Living in the Punch-Card Era

Commentary on The Art of Agile Development's Ten-Minute Build practice.

I'm obsessed with fast builds. There's a good reason for this: fast builds means quicker feedback. Quicker feedback means fewer bugs. If the feedback gets fast enough (less than ten seconds), and if you have comprehensive regression tests, then your entire approach to coding changes. You stop worrying about whether your changes work or not and just program. Thoughts flow from brain to program without stopping to worry about bugs. It's an amazing way to work... and I'm willing to bet you've never experienced it because your build is too slow. (Heck, half of you have given up on me as an idiot at this point. It's okay. I'm used to it.)

Allow me to illustrate. Once upon a time, people had to worry about syntax errors. You know, when you accidentally mistype something, or leave out a semicolon? They obsessed over them, tediously desk-checking their work, to make sure that their programs had no errors, before they even thought about putting it in the computer!

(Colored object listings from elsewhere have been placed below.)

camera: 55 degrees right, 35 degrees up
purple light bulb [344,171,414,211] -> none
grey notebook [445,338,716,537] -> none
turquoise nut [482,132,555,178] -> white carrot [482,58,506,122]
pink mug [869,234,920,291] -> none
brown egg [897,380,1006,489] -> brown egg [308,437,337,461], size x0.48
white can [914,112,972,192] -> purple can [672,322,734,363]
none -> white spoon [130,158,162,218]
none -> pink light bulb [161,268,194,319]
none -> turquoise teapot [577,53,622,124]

"Ridiculous!", you scoff? No, just old. This happened in the punch-card era of computing, in the 60's and 70's. It could take 24 hours to get your stack of punch cards input into the computer, compiled, and run. Compiler errors meant your job was rejected and you had to find the error, fix it, resubmit, and wait another 24 hours. Painful, yes. Thus with the desk-checking.

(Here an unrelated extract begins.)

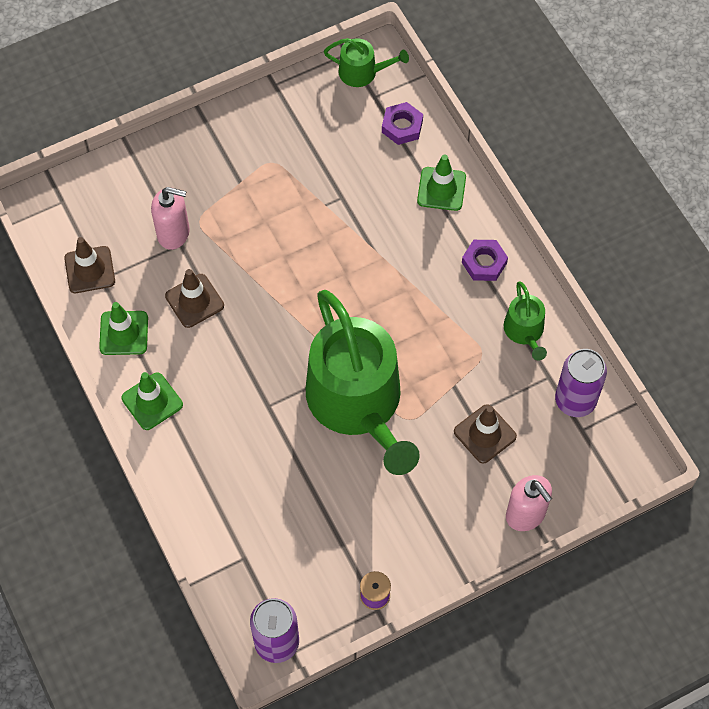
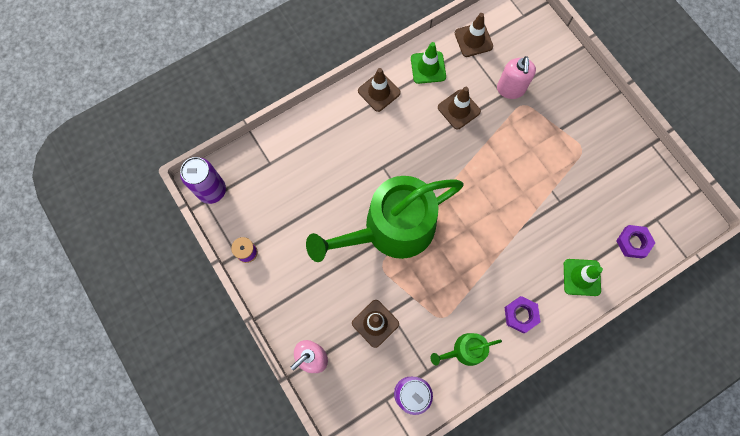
camera: 85 degrees right, 10 degrees up
green traffic cone [121,372,183,430] -> brown traffic cone [358,68,401,112]
green watering can [324,38,409,87] -> none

You don't desk-check, do you. Nope... you type in your program, and if you make a typo (happens all the time, doesn't it?), then a little red squiggly appears in your IDE and you fix it! No brainer. In fact, it's so ingrained, you probably don't even notice half the syntax errors you make.

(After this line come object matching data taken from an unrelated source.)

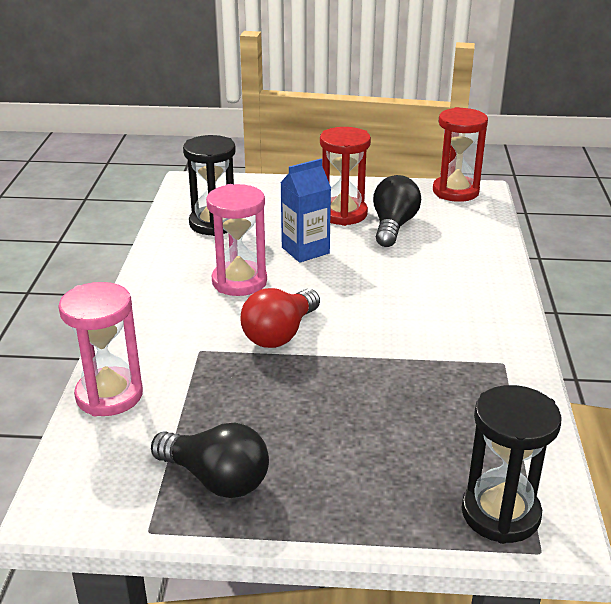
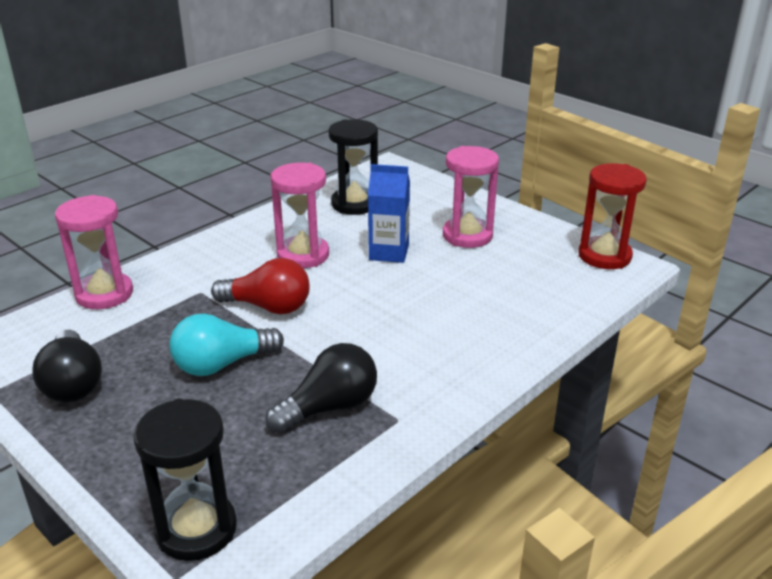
camera: 40 degrees right, 0 degrees up
red light bulb [241,288,320,348] -> red light bulb turned 150 degrees counterclockwise [211,258,309,314]
red hourglass [320,127,371,226] -> pink hourglass [443,146,499,248]
black light bulb [373,175,421,247] -> black light bulb moved to [265,343,377,434]
none -> turquoise light bulb [169,314,284,376]

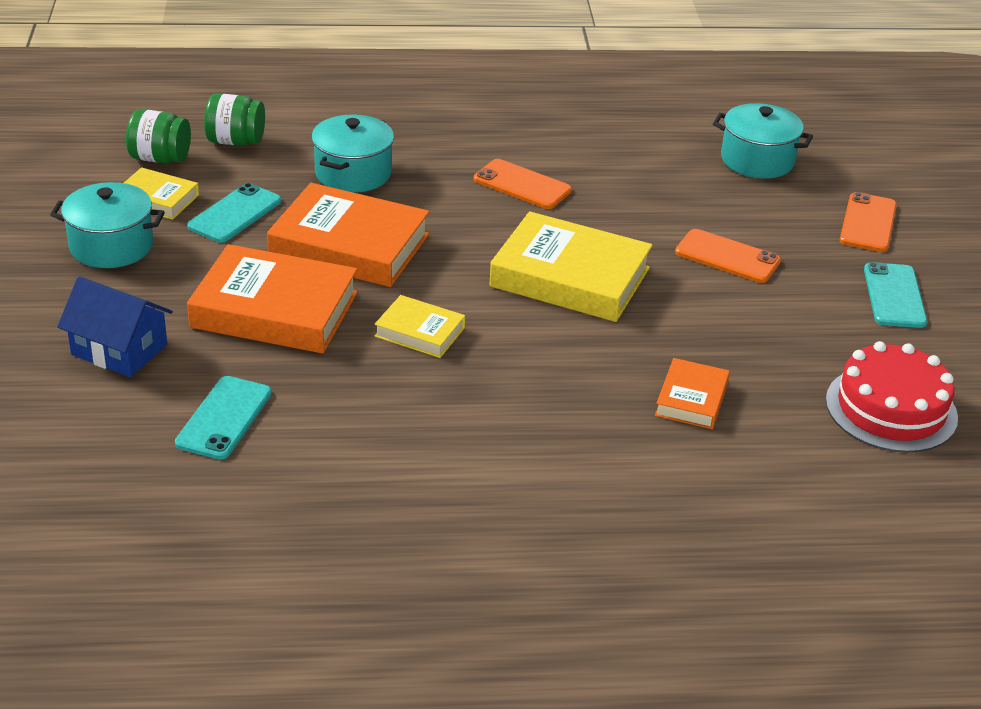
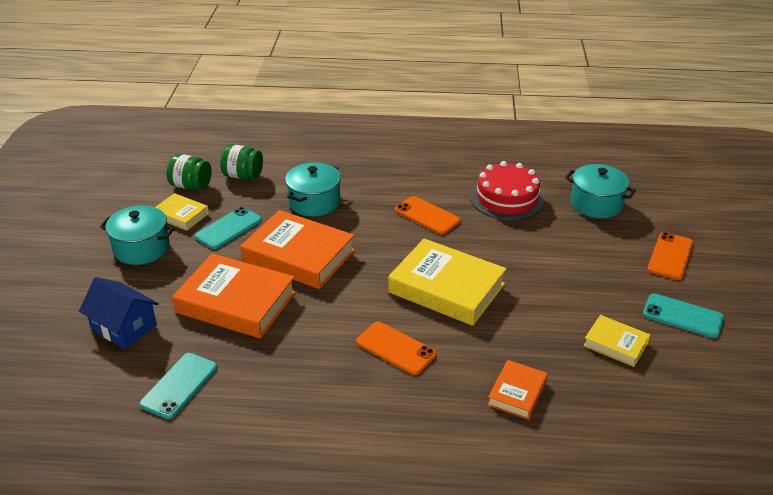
camera: 10 degrees right, 0 degrees up
yellow book [375,295,465,358] -> yellow book moved to [583,315,650,367]
orange phone [675,229,781,283] -> orange phone moved to [356,322,437,375]
red cake [826,341,958,453] -> red cake moved to [470,161,544,220]
turquoise phone [864,262,927,328] -> turquoise phone turned 75 degrees counterclockwise [643,293,724,338]

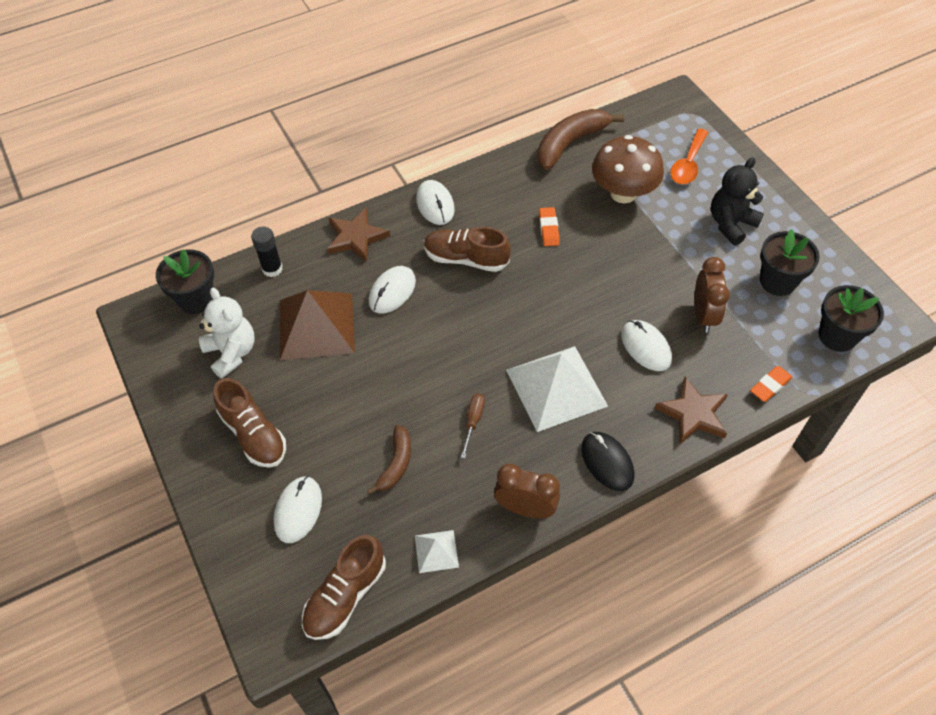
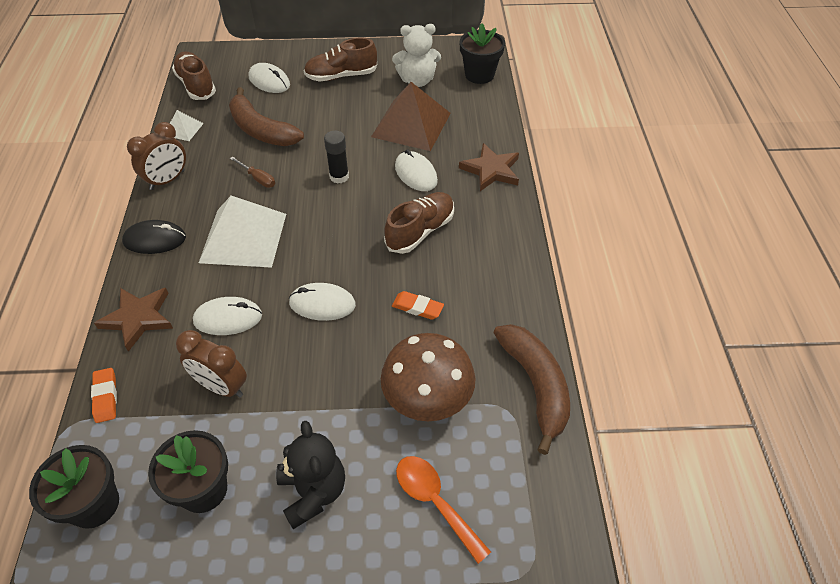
camera: 115 degrees right, 5 degrees down
black glue stick [251,227,283,277] -> black glue stick moved to [324,130,349,184]
brown banana [367,425,411,495] -> brown banana [229,87,304,146], size x1.71
white mouse [416,180,455,225] -> white mouse moved to [289,283,356,321]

A fast build with good tests is like that. Except that the errors you find and fix are semantic errors--bugs--not syntax errors.

Good builds are game-changing.

So, how do you do it?

It's not hard, but it's not obvious, either. The obvious part is that you have to automate your build. Your IDE's build almost certainly won't cut it. It's also pretty obvious that you have to have a comprehensive regression test suite. (This is easy if you're creating a new system and you use test-driven development from the start. It's less easy when you're working with existing code.)

The part that's not obvious is that you don't just need a regression test suite, you need an awesome regression test suite. By "awesome," I mean that it has to be fast. You're going to have thousands of tests and you want this puppy to finish in less than ten minutes, and the majority of the tests need to finish in less than ten seconds. That means you have to be able to run hundreds of tests per second.

You can see why this is unobvious. Most people create tests that set up data in the database, stimulate some part of the application, then check that the database changed correctly. It's slow. For complex systems with many tiers, it's hella slow. It's also brittle and prone to breakage, and creating test environments is usually a real pain in the keister.

If you're doing the database thing, you're probably running less than ten tests per second. For some of you, your tests are taking tens of seconds each, and they're breaking all the time.

Yup, fast builds: not obvious.

Here's the key. You have to let go of the integration tests. Figure out how to replace end-to-end integration tests with unit tests. You don't have to get rid of all of them, but the better you get, the fewer you need.

Part of the challenge here is that fast tests require a different design mindset. If you're creating end-to-end tests rather than unit tests and focused integration tests (the good form of integration test: they're like unit tests, but they cross a process boundary), you can get away with all kinds of sloppy, tightly-coupled design. If you primarily write unit tests (and focused integration tests), you have to decouple, create strong responsibilities, and have ways to instantiate objects independently of each other.

Rise to the challenge. Fast builds with awesome tests will change your life. For programmers, they're the best thing you can do for your codebase, your productivity, and your enjoyment of work.

Go ahead. It's time to stop living in the punch-card era.